17 de janeiro de 2025

Estrutura inadequada e negligência: entenda o que levou a Polícia Civil a indiciar três pessoas pelo incêndio da pousada Garoa


Reportagem teve acesso, com exclusividade, ao inquérito policial do incêndio que matou 11 pessoas na Pousada Garoa, em Porto Alegre. Investigação aponta negligência como principal causa, apesar de não determinar causa do incêndio. Três pessoas são indiciadas pelo incêndio da Pousada da Garoa
Quase nove meses depois do incêndio na pousada Garoa, a reportagem do g1 teve acesso, com exclusividade, ao documento do inquérito policial instaurado para investigar o caso. A tragédia, que deixou 11 pessoas mortas e 15 feridas, aconteceu no dia 26 de abril de 2024, em Porto Alegre.

» Descrição do problema: Por favor, transcreva sem nenhuma alteração o trecho da reportagem sobre o incêndio da pousada Garoa que começa em "Reportagem teve acesso, com" e segue até "2024, em Porto Alegre.".

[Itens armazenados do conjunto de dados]

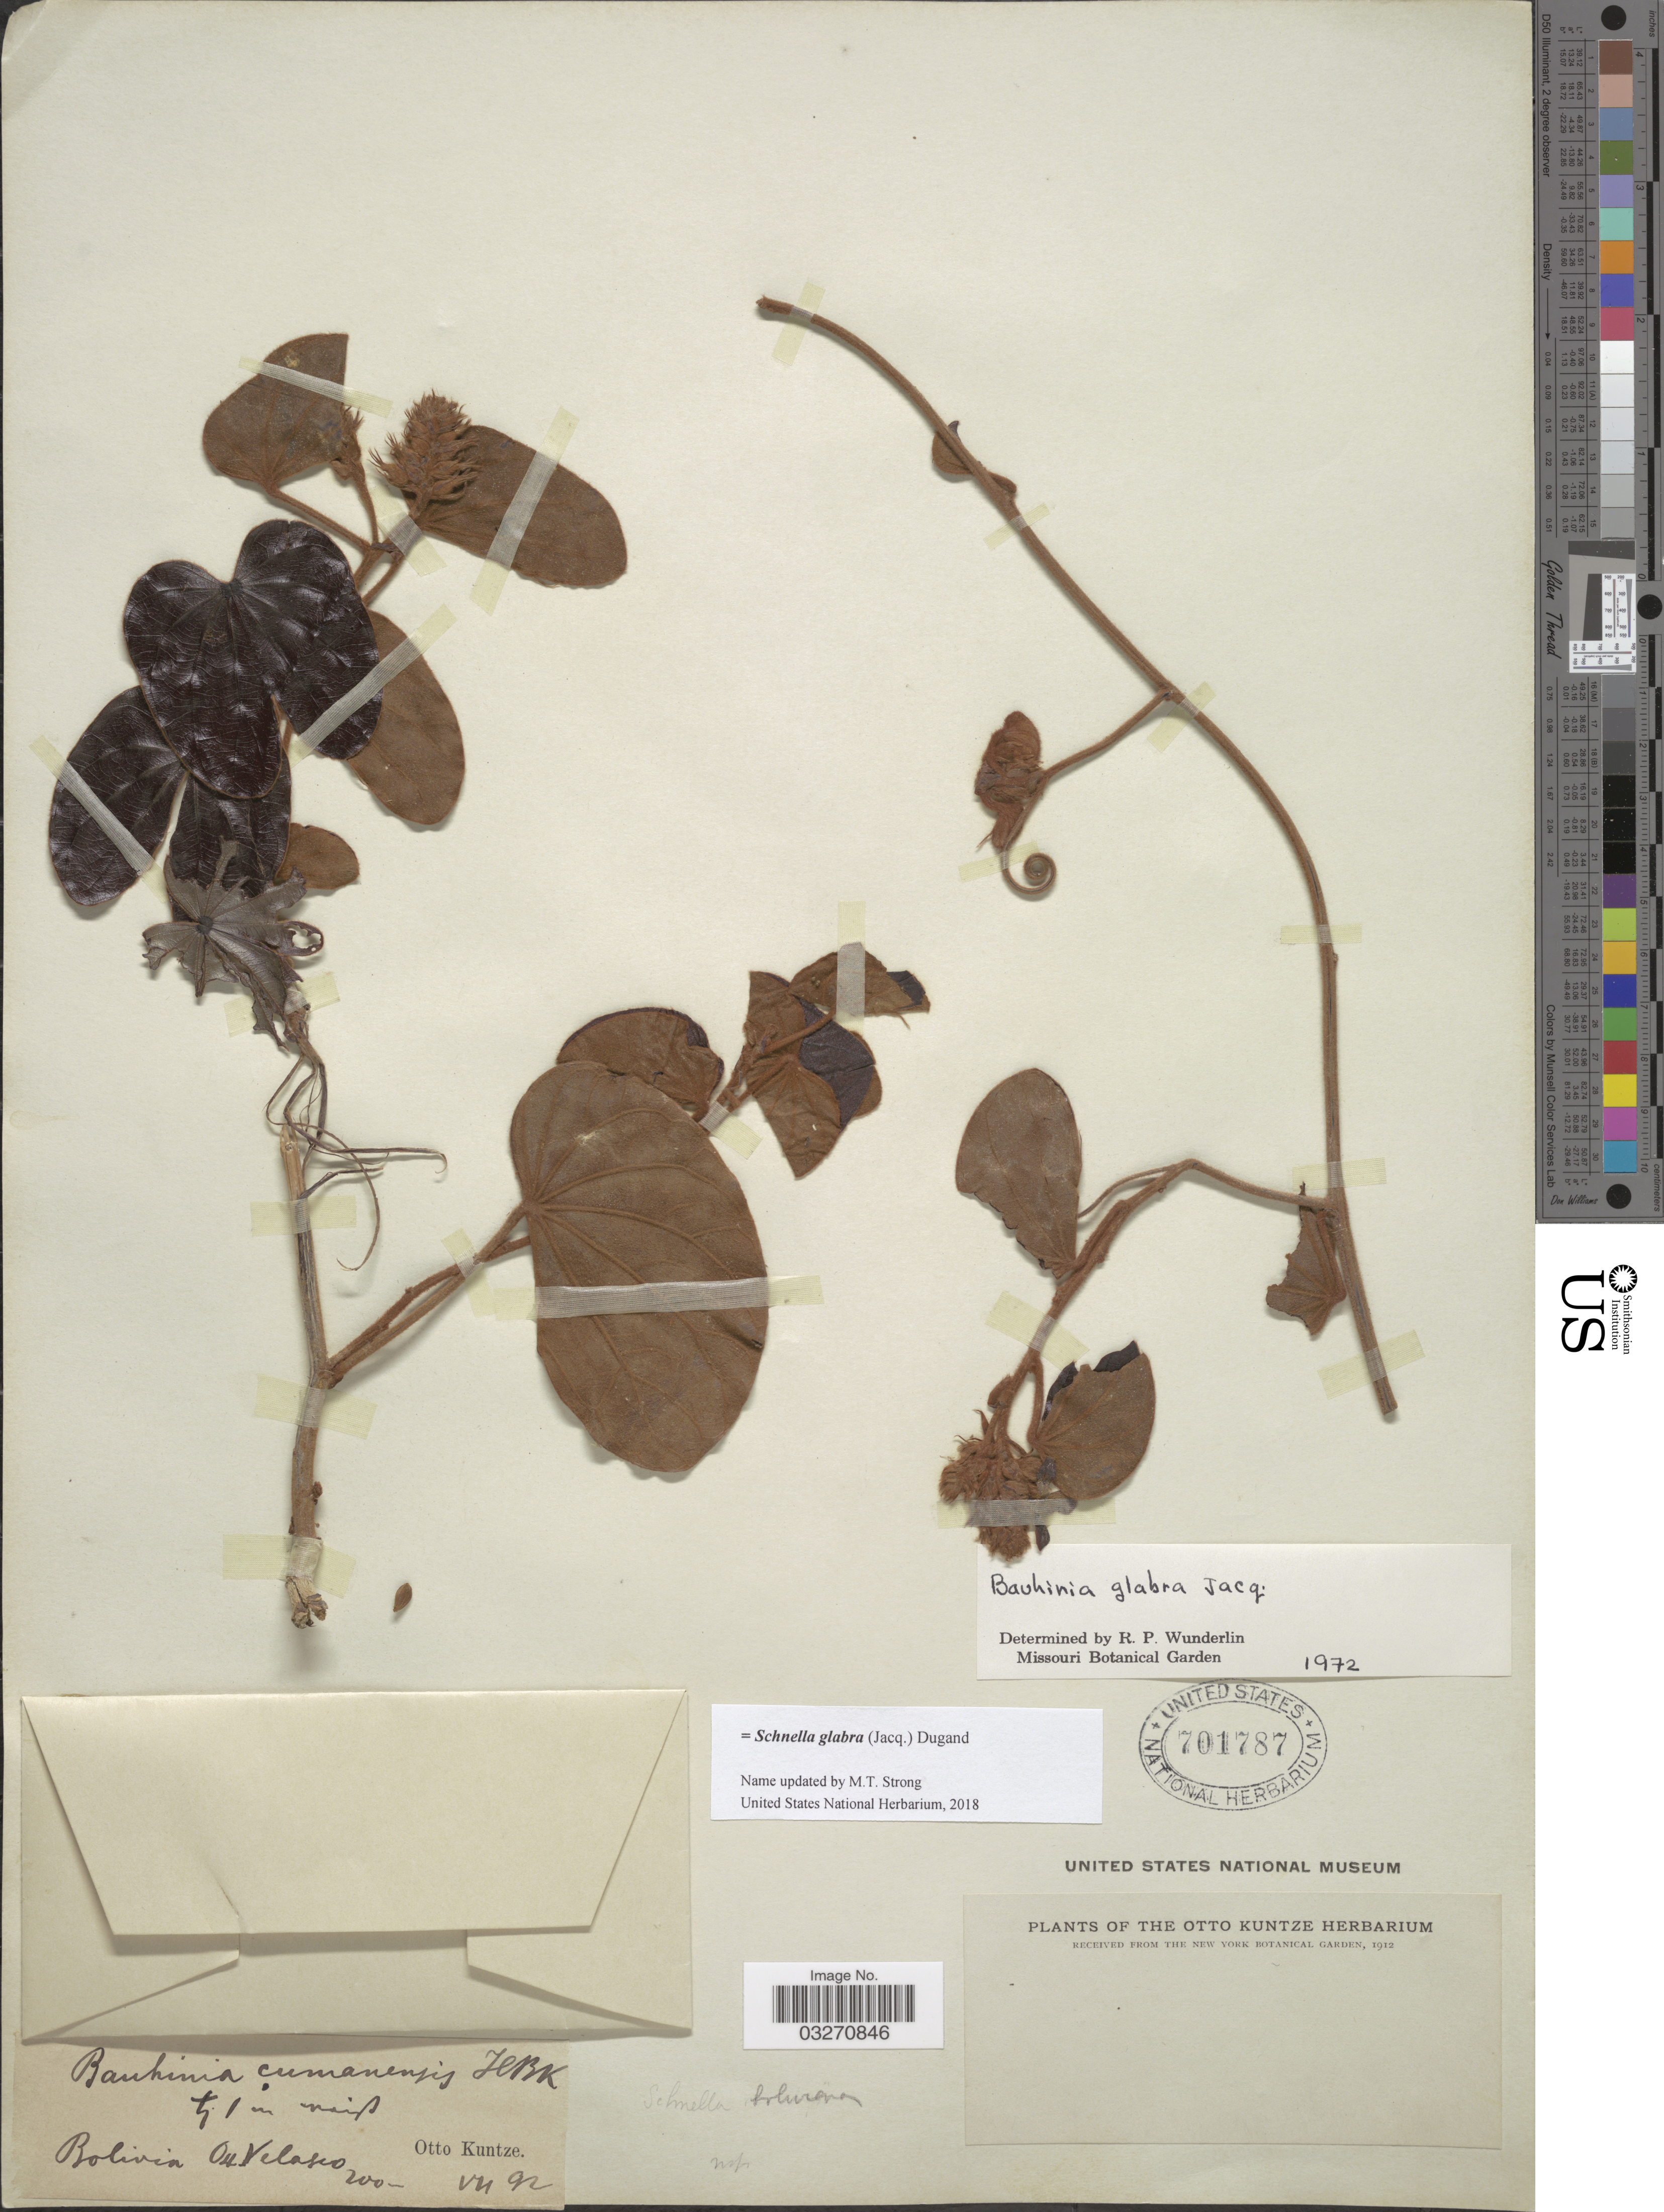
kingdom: Plantae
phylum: Tracheophyta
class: Magnoliopsida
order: Fabales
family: Fabaceae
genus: Schnella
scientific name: Schnella glabra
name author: (Jacq.) Dugand G.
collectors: C.E.O. Kuntze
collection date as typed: Transcribed d/m/y: /7/92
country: Bolivia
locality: Velasco.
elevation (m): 200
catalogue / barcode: US 701787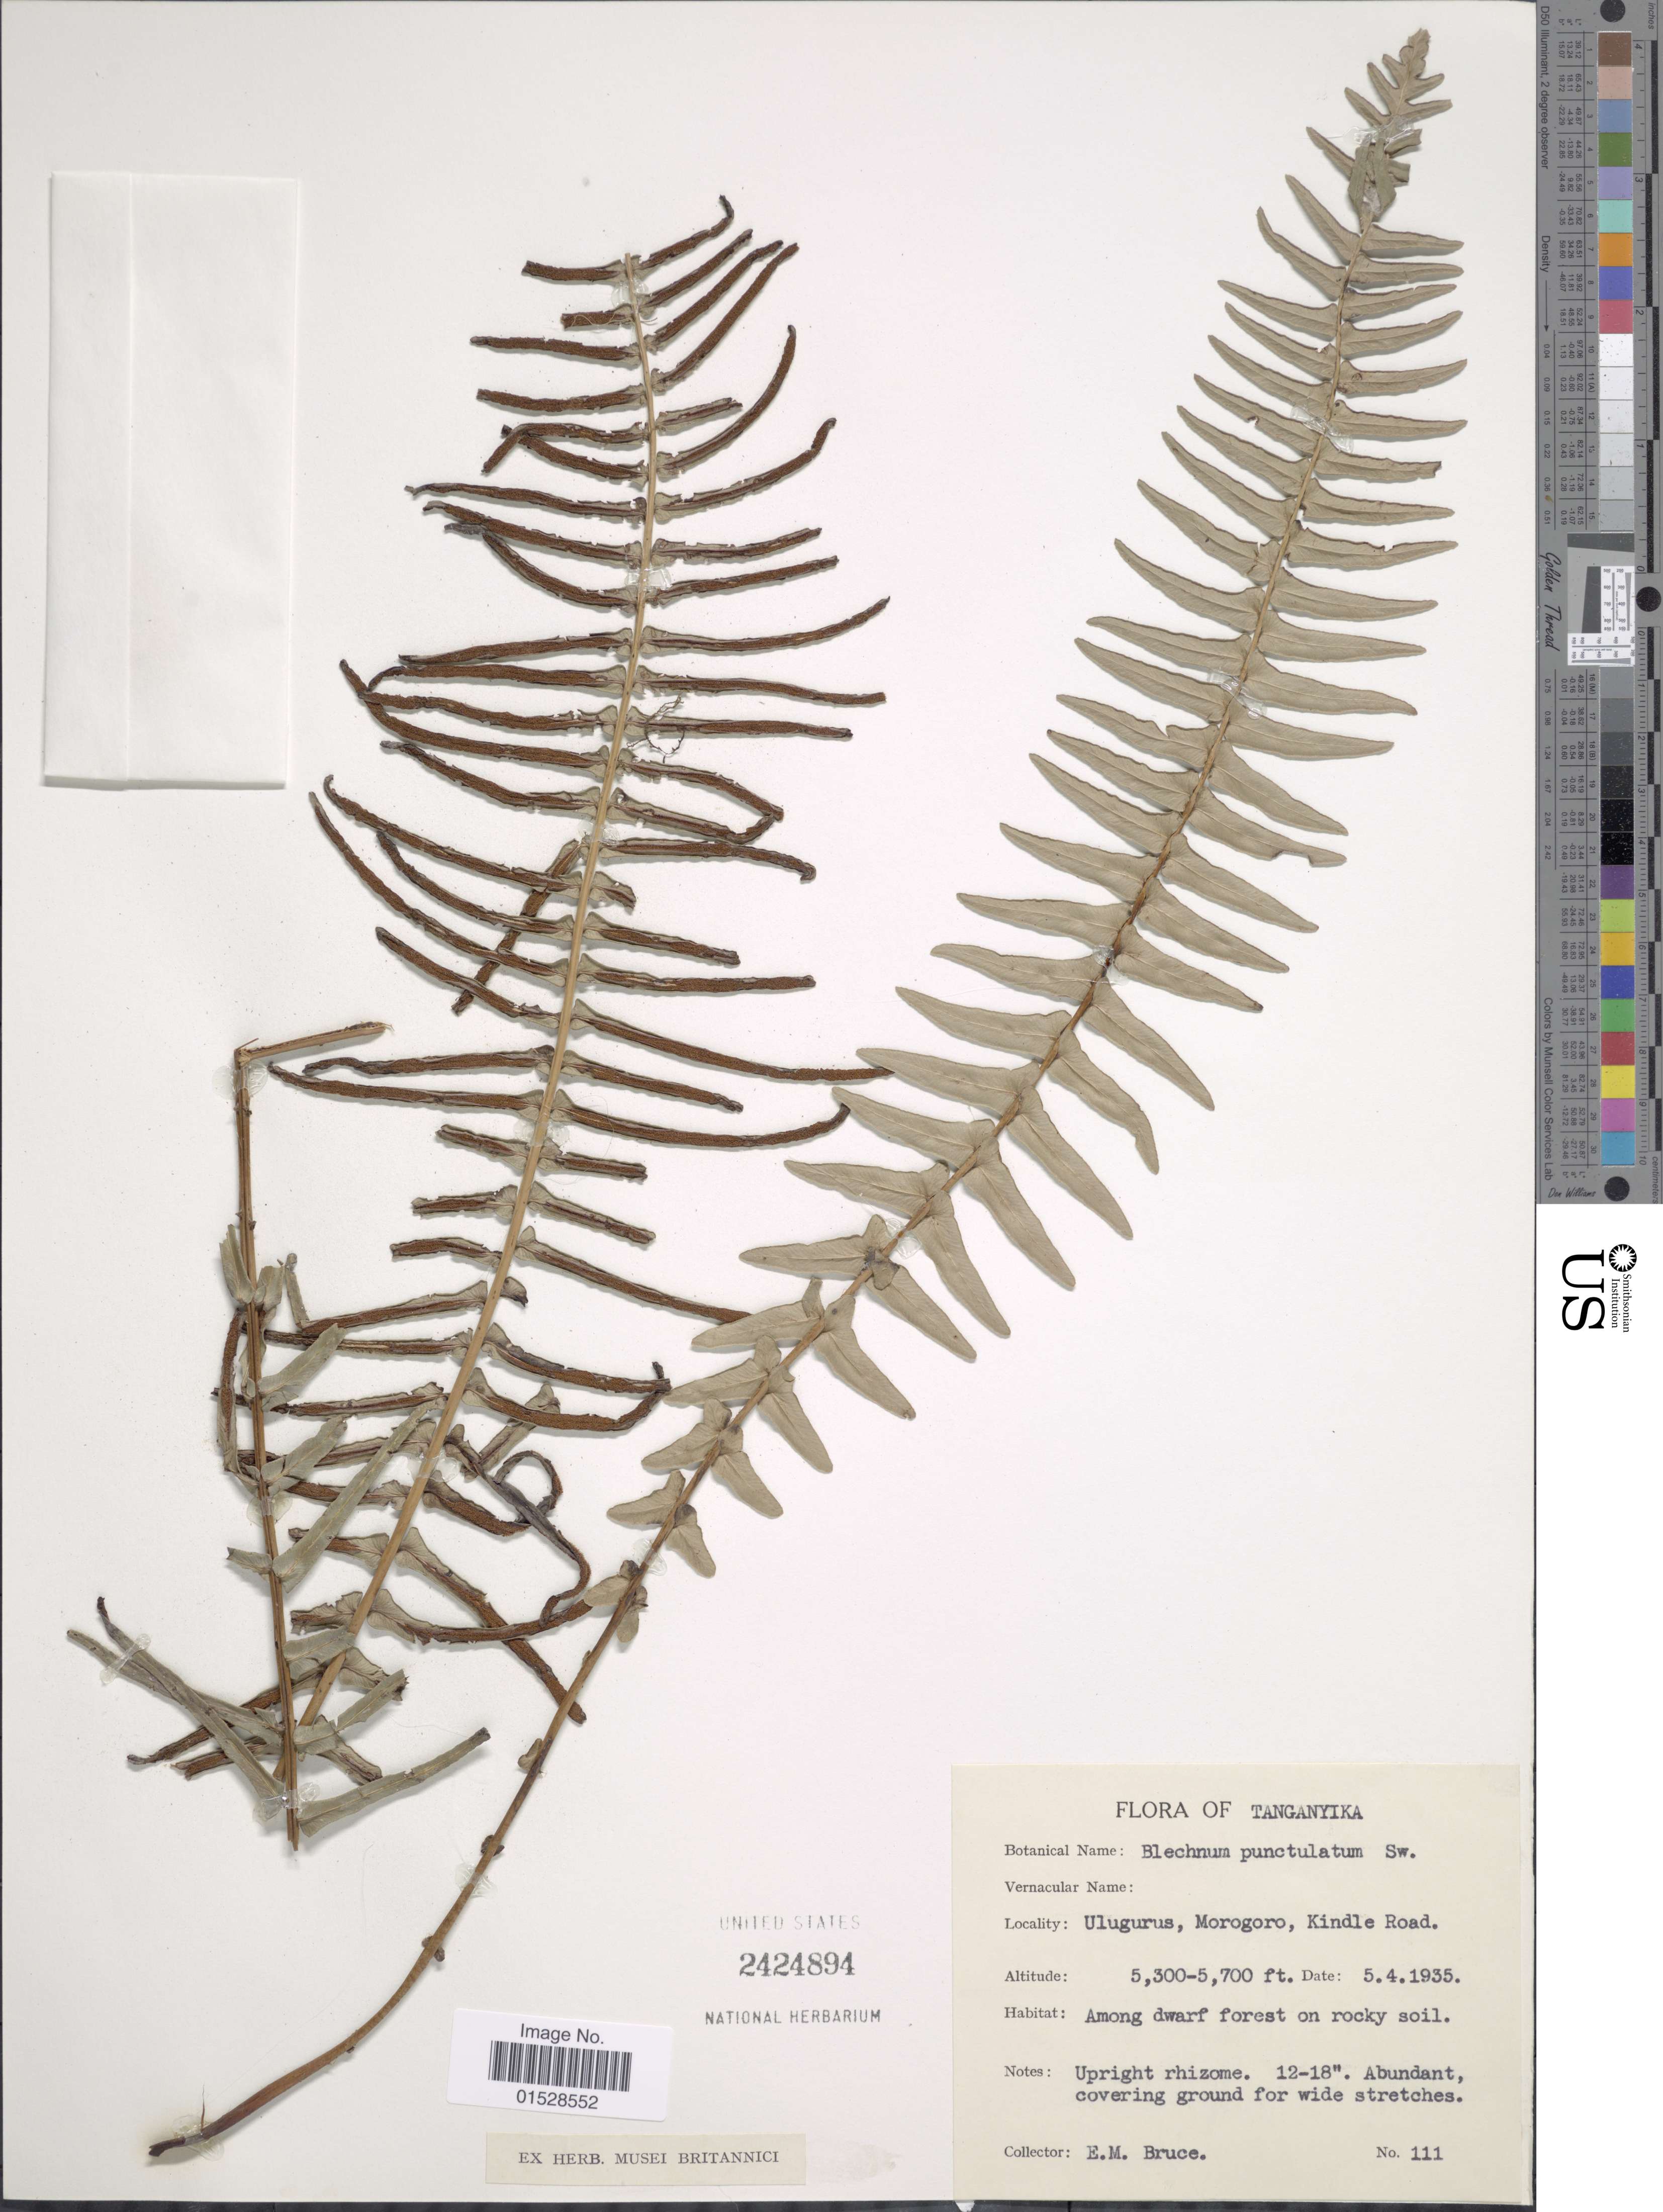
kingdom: Plantae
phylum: Tracheophyta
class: Polypodiopsida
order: Polypodiales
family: Blechnaceae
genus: Blechnum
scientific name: Blechnum punctulatum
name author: Sw.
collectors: E. Bruce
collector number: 111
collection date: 1935-04-05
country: Tanzania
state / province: Morogoro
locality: Tanganyika, Ullugurus, Kindle Road.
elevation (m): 1615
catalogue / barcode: US 2424894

» Resposta escrita:
Reportagem teve acesso, com exclusividade, ao inquérito policial do incêndio que matou 11 pessoas na Pousada Garoa, em Porto Alegre. Investigação aponta negligência como principal causa, apesar de não determinar causa do incêndio. Três pessoas são indiciadas pelo incêndio da Pousada da Garoa
Quase nove meses depois do incêndio na pousada Garoa, a reportagem do g1 teve acesso, com exclusividade, ao documento do inquérito policial instaurado para investigar o caso. A tragédia, que deixou 11 pessoas mortas e 15 feridas, aconteceu no dia 26 de abril de 2024, em Porto Alegre.